I hate to tweet miserable tweets like as if my life is so sad. So I decided to blog it all out so I'll feel better tomorrow. My mood can't go down, because once it does, all the bad things will come towards me, and I have to take them all by myself.
Because I hate to explain. I don't want to let people know why I'm not happy.
Sometimes I'm really offended by the jokes my friends joked about. But I know they're joking so I can't say anything because it was meant to be JUST a joke. I don't want to tell them because I don't want them to feel that I'm too sensitive, I don't want to tell them because I don't want them to feel sorry about it, I don't want to tell them because I KNOW they didn't mean to say it to offend me.

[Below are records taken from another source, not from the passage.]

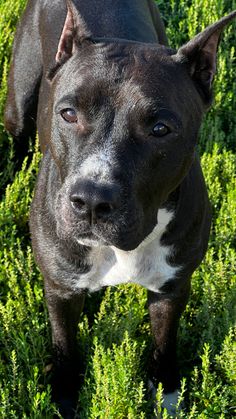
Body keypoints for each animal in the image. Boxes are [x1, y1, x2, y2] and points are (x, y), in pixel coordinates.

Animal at [4, 1, 236, 418]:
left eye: (160, 129)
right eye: (68, 114)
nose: (92, 200)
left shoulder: (172, 288)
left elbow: (164, 345)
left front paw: (166, 395)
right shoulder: (61, 289)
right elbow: (65, 349)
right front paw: (65, 400)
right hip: (18, 103)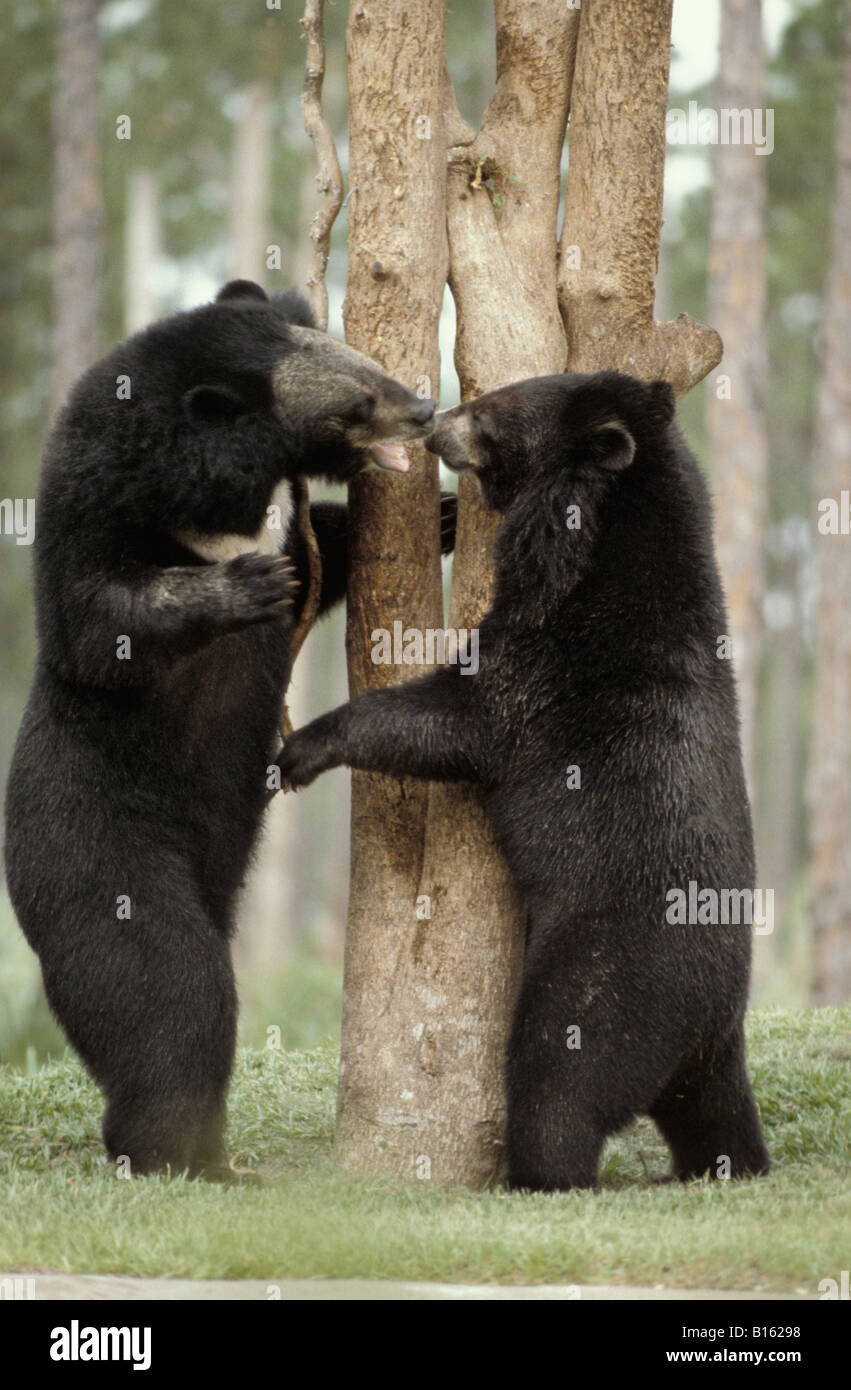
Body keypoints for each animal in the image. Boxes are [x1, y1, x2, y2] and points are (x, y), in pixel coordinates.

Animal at [3, 282, 456, 1184]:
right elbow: (104, 621)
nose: (424, 411)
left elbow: (327, 553)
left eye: (370, 364)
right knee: (167, 984)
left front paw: (451, 514)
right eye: (358, 402)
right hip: (82, 833)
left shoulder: (283, 523)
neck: (207, 498)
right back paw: (174, 1151)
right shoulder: (95, 528)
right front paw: (247, 585)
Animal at [279, 372, 773, 1195]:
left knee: (556, 1082)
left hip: (606, 975)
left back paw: (538, 1176)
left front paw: (298, 752)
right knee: (717, 1118)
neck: (596, 550)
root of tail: (709, 1025)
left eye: (493, 411)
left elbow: (452, 720)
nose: (435, 422)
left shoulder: (548, 667)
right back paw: (733, 1163)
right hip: (709, 1061)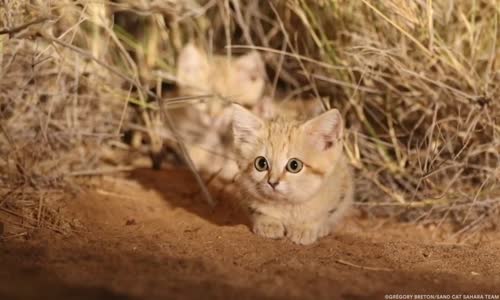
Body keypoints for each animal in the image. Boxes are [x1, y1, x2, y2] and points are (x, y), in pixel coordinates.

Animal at [230, 104, 352, 245]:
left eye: (294, 165)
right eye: (261, 163)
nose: (272, 182)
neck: (287, 206)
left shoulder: (340, 190)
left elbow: (324, 214)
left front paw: (305, 227)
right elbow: (258, 211)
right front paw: (268, 223)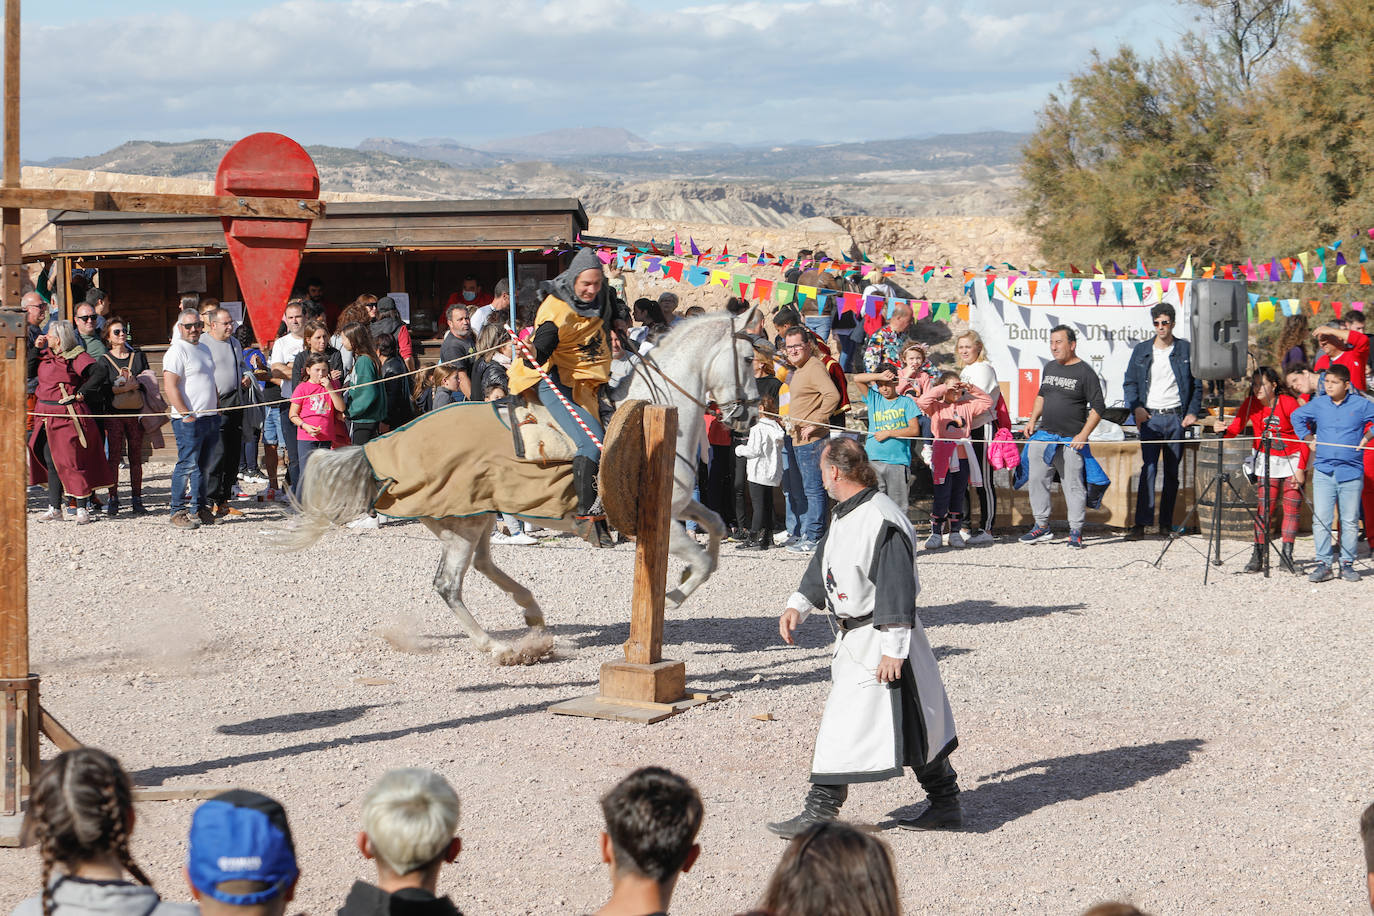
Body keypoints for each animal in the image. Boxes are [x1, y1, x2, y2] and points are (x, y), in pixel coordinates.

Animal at [281, 311, 763, 661]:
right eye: (747, 360)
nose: (751, 416)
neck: (657, 412)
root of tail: (387, 445)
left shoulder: (683, 505)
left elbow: (716, 529)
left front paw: (678, 580)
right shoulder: (659, 517)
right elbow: (702, 561)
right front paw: (673, 594)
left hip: (471, 518)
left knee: (481, 565)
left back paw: (532, 614)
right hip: (462, 522)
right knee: (449, 584)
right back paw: (496, 646)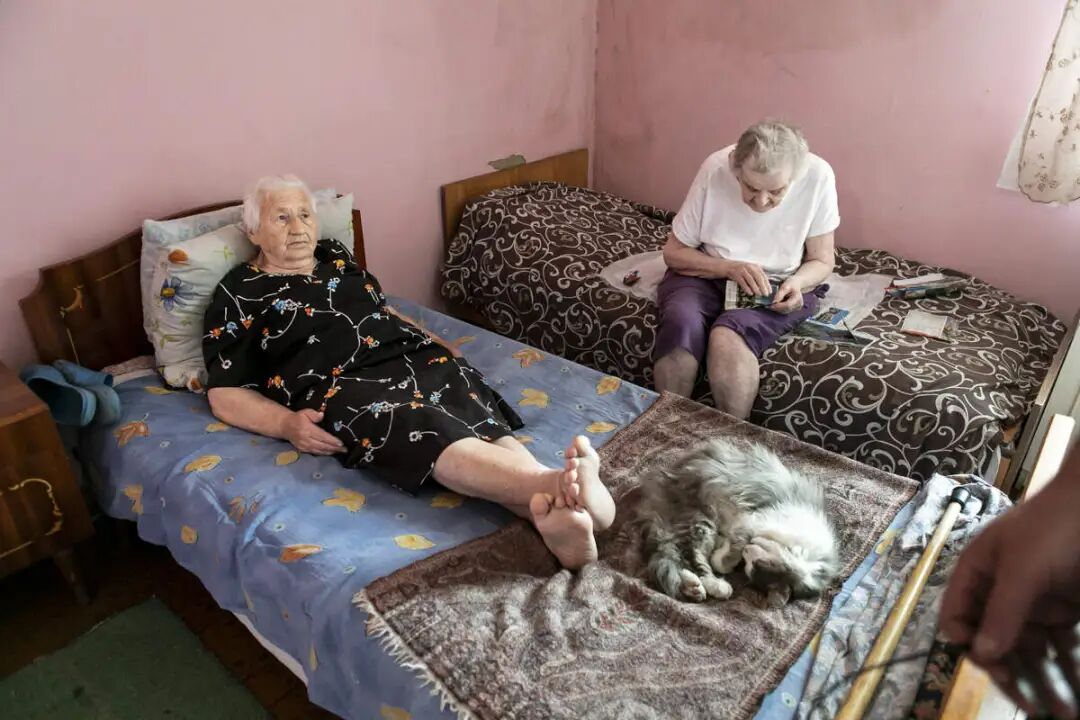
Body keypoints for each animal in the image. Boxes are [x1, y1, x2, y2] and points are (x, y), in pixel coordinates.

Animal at [639, 438, 840, 606]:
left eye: (754, 567)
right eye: (758, 564)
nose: (748, 551)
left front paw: (722, 553)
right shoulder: (751, 521)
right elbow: (727, 557)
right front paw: (723, 558)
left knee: (680, 559)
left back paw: (695, 587)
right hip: (702, 521)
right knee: (693, 557)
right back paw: (714, 586)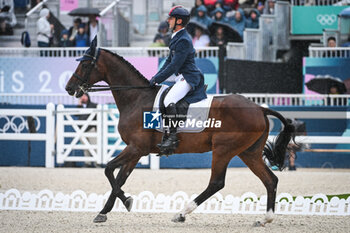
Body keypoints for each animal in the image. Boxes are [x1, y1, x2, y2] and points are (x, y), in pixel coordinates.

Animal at [65, 41, 292, 226]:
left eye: (85, 64)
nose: (69, 88)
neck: (136, 98)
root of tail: (259, 108)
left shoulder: (135, 148)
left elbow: (108, 169)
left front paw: (119, 204)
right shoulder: (137, 150)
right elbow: (119, 177)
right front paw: (110, 209)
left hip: (224, 150)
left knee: (216, 183)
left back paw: (182, 213)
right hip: (248, 152)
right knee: (270, 180)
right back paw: (265, 219)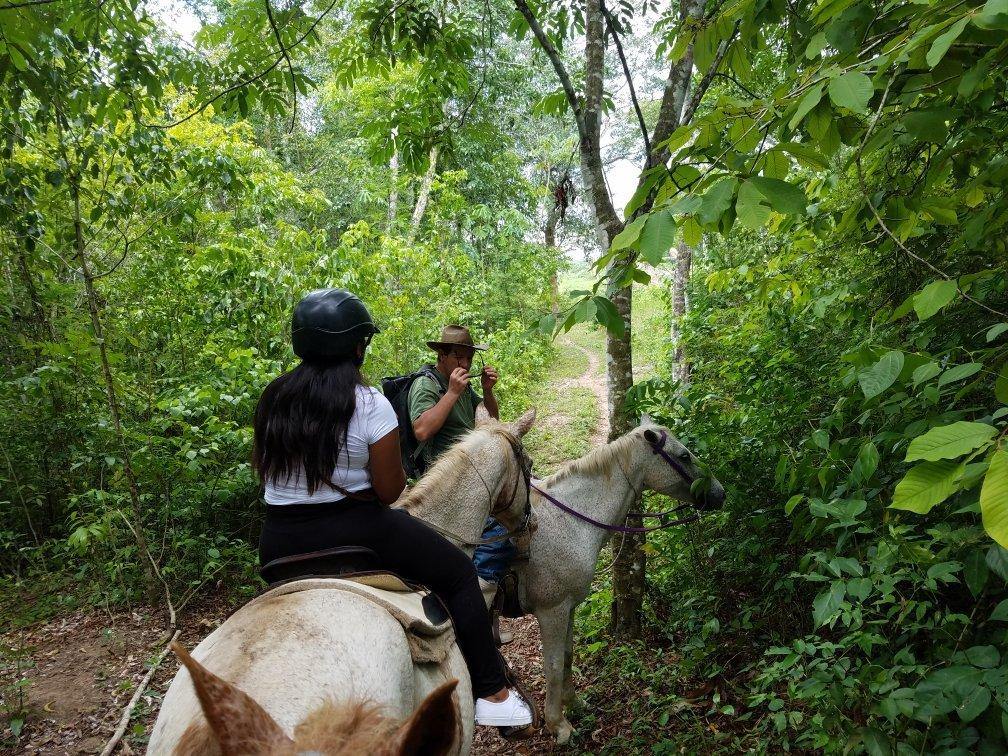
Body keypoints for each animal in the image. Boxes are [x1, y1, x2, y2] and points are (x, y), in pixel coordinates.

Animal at [520, 421, 725, 745]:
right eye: (684, 455)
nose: (720, 493)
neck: (568, 520)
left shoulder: (568, 607)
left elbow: (567, 656)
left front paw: (574, 704)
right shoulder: (551, 610)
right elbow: (551, 666)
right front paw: (559, 725)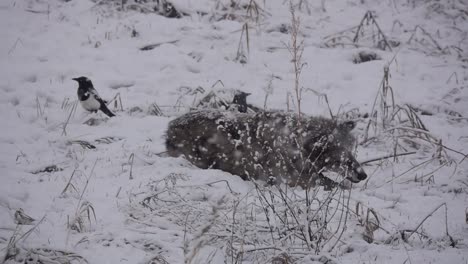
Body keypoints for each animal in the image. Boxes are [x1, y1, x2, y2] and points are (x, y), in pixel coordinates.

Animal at [166, 110, 368, 189]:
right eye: (341, 156)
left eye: (352, 150)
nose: (363, 175)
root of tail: (170, 128)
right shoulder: (294, 180)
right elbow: (334, 184)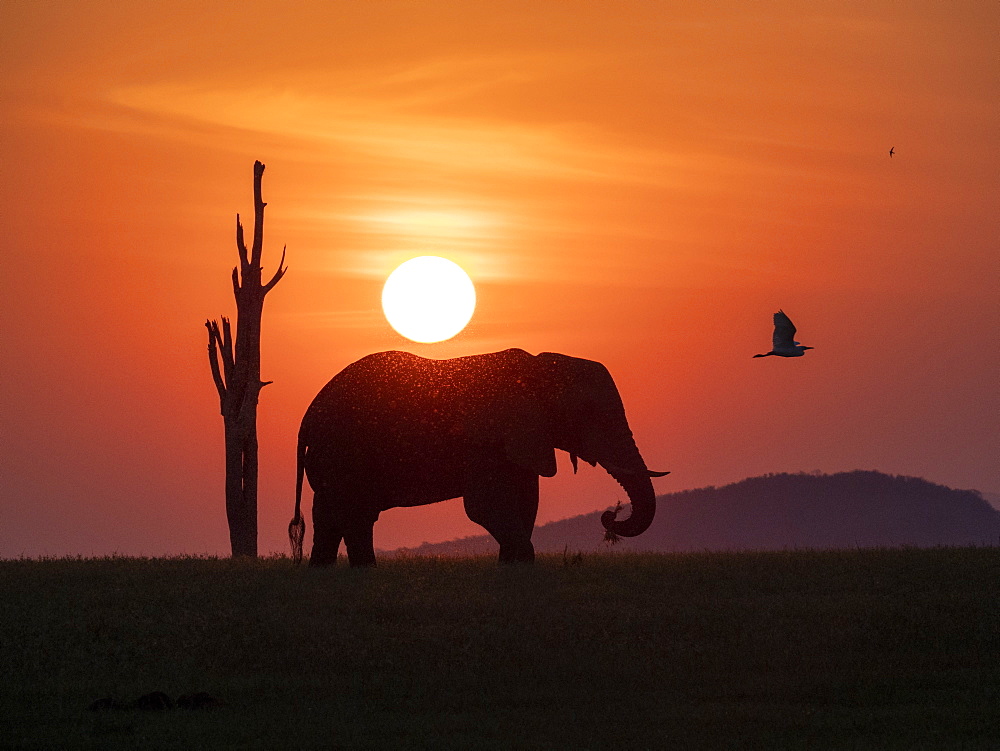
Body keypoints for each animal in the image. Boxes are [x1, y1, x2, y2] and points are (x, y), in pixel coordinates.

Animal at [288, 350, 664, 568]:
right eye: (587, 413)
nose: (609, 515)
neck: (537, 367)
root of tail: (306, 417)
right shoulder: (490, 440)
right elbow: (486, 507)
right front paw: (522, 566)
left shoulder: (520, 440)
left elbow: (526, 502)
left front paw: (511, 572)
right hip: (344, 453)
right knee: (356, 514)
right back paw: (363, 573)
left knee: (332, 516)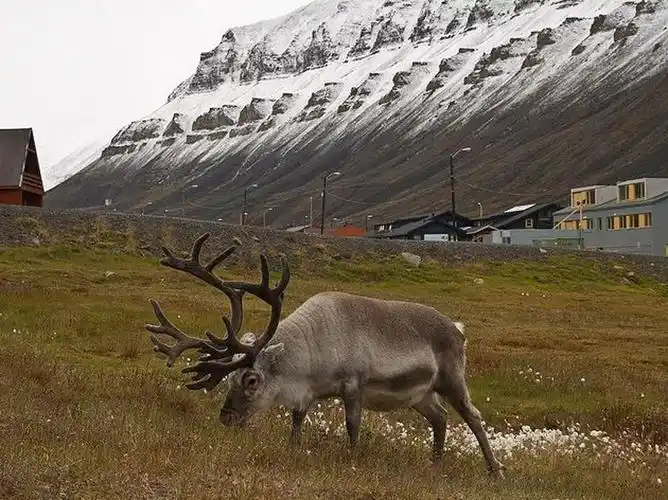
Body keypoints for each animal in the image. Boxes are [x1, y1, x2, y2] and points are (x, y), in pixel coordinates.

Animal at [143, 232, 505, 477]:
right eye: (229, 376)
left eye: (251, 379)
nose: (226, 417)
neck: (312, 349)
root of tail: (458, 329)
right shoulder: (308, 392)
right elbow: (296, 420)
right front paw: (293, 449)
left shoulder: (353, 384)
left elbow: (352, 425)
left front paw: (353, 459)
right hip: (421, 394)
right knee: (440, 418)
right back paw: (434, 464)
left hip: (451, 378)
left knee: (472, 417)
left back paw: (494, 469)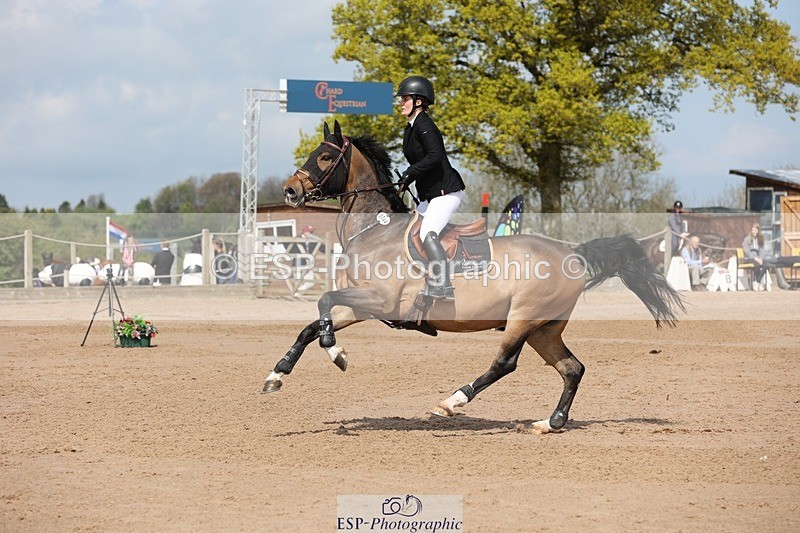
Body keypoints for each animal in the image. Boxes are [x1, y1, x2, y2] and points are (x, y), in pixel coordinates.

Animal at [262, 120, 684, 433]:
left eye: (325, 156)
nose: (291, 190)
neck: (374, 230)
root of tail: (573, 253)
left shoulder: (379, 300)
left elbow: (323, 303)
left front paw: (336, 353)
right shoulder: (364, 305)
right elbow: (312, 325)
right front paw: (277, 375)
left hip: (523, 319)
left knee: (504, 364)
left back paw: (451, 402)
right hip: (544, 329)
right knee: (571, 368)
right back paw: (550, 422)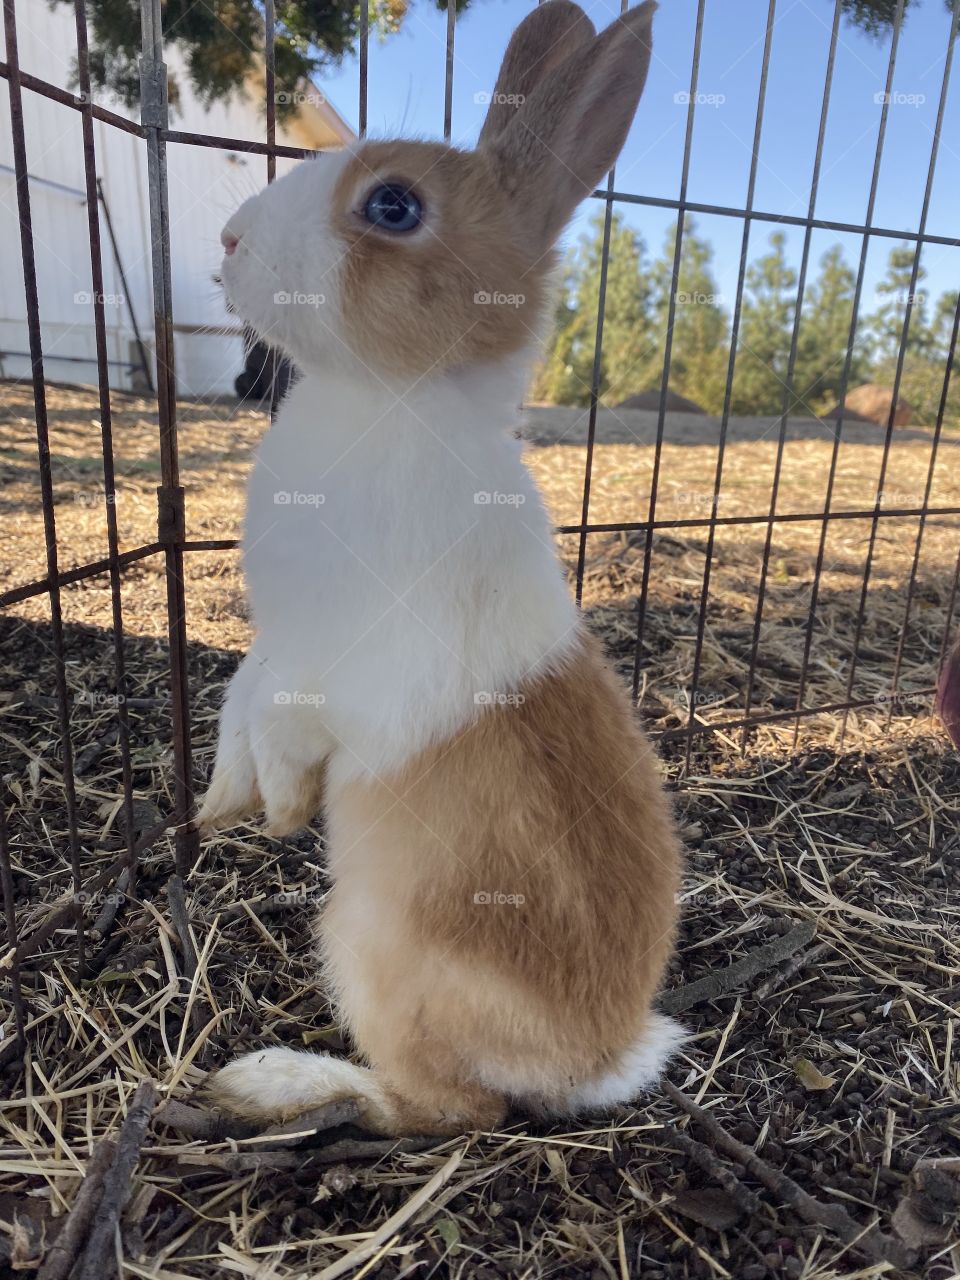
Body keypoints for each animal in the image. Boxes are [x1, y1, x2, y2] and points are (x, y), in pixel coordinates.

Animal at [199, 0, 684, 1136]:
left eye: (392, 204)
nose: (230, 240)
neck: (392, 401)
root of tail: (593, 1060)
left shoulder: (341, 664)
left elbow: (288, 717)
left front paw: (279, 808)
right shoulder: (275, 640)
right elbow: (240, 693)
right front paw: (225, 804)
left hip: (371, 951)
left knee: (445, 1108)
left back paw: (277, 1083)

Guys or girlfriends. They joke/ask about my teeth, I know it's not meant to be offensive so I just laugh it off and answer their questions, but I think they need to know that there's some knives behind those words. Also because I've said all they need to know about my teeth so many times. It somehow became a horror to even talk about it again. They don't understand how it feels to have crooked teeth. They don't understand how much people with crooked teeth suffered in the past. They don't know how much courage we need to build up bit by bit all by OURSELVES in order to survive with such teeth. Today, when I was brushing my teeth, it aches a little, it's not toothache kinda ache, it just aches. Don't say I'm crazy but I'm thinking to my teeth "don't worry, no matter how much people hate you, insult you, joke about you, or how much judgments I get, I won't move you and will still love you". And it magically stops aching, and till now it still didn't ache.

Just when I woke up today, I receive a fucked up (not sad but fucked up) news from my mom. Only thing I can say is that I hope my grandad will stay strong for this 2 weeks, I know he will, he's strong enough to handle tortures shits.

I'm fine, I will be by tomorrow.

People who found out about me not long ago, I'm sorry for being so negative. 
It only happens once in a blue moon!